What you will do
Search term "الجلدية": copy each line of the data containing it.

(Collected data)
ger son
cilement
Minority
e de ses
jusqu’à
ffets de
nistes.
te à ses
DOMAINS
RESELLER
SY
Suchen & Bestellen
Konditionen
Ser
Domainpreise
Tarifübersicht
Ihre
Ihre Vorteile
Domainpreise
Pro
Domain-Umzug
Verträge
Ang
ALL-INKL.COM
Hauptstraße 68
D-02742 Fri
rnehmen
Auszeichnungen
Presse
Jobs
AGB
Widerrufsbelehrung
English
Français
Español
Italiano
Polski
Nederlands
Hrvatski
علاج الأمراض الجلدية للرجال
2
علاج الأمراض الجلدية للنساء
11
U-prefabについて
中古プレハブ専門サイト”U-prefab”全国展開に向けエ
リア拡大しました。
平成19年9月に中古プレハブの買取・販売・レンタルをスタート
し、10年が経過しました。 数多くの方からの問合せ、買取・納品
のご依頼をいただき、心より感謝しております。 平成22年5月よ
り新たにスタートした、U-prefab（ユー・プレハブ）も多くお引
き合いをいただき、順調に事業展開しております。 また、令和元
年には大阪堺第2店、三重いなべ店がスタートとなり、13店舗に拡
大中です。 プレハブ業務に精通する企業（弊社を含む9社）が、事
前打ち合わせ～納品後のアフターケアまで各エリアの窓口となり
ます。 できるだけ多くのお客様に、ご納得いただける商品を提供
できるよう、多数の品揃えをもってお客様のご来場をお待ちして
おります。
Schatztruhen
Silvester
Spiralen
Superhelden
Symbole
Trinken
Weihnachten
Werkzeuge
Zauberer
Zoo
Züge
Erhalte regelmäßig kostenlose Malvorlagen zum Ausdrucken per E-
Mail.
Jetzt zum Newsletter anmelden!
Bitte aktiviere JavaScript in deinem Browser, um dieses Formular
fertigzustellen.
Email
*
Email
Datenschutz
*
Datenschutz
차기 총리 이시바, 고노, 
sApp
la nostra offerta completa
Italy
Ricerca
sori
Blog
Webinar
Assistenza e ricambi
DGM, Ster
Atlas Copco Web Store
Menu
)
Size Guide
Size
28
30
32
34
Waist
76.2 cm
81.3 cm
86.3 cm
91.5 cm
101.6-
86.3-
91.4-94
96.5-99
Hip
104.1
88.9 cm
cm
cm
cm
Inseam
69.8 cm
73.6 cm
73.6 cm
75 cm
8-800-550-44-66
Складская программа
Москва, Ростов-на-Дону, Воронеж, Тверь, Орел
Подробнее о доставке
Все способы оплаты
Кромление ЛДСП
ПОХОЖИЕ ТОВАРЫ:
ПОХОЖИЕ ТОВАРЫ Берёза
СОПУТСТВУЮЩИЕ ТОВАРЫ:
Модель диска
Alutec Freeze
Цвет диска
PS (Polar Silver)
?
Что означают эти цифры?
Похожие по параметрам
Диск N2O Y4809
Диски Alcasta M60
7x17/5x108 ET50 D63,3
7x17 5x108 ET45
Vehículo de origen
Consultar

* * *

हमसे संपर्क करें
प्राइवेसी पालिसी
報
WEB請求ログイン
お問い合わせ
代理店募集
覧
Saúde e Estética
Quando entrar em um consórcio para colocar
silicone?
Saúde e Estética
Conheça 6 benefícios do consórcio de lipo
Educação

Written reply
علاج الأمراض الجلدية للرجال
علاج الأمراض الجلدية للنساء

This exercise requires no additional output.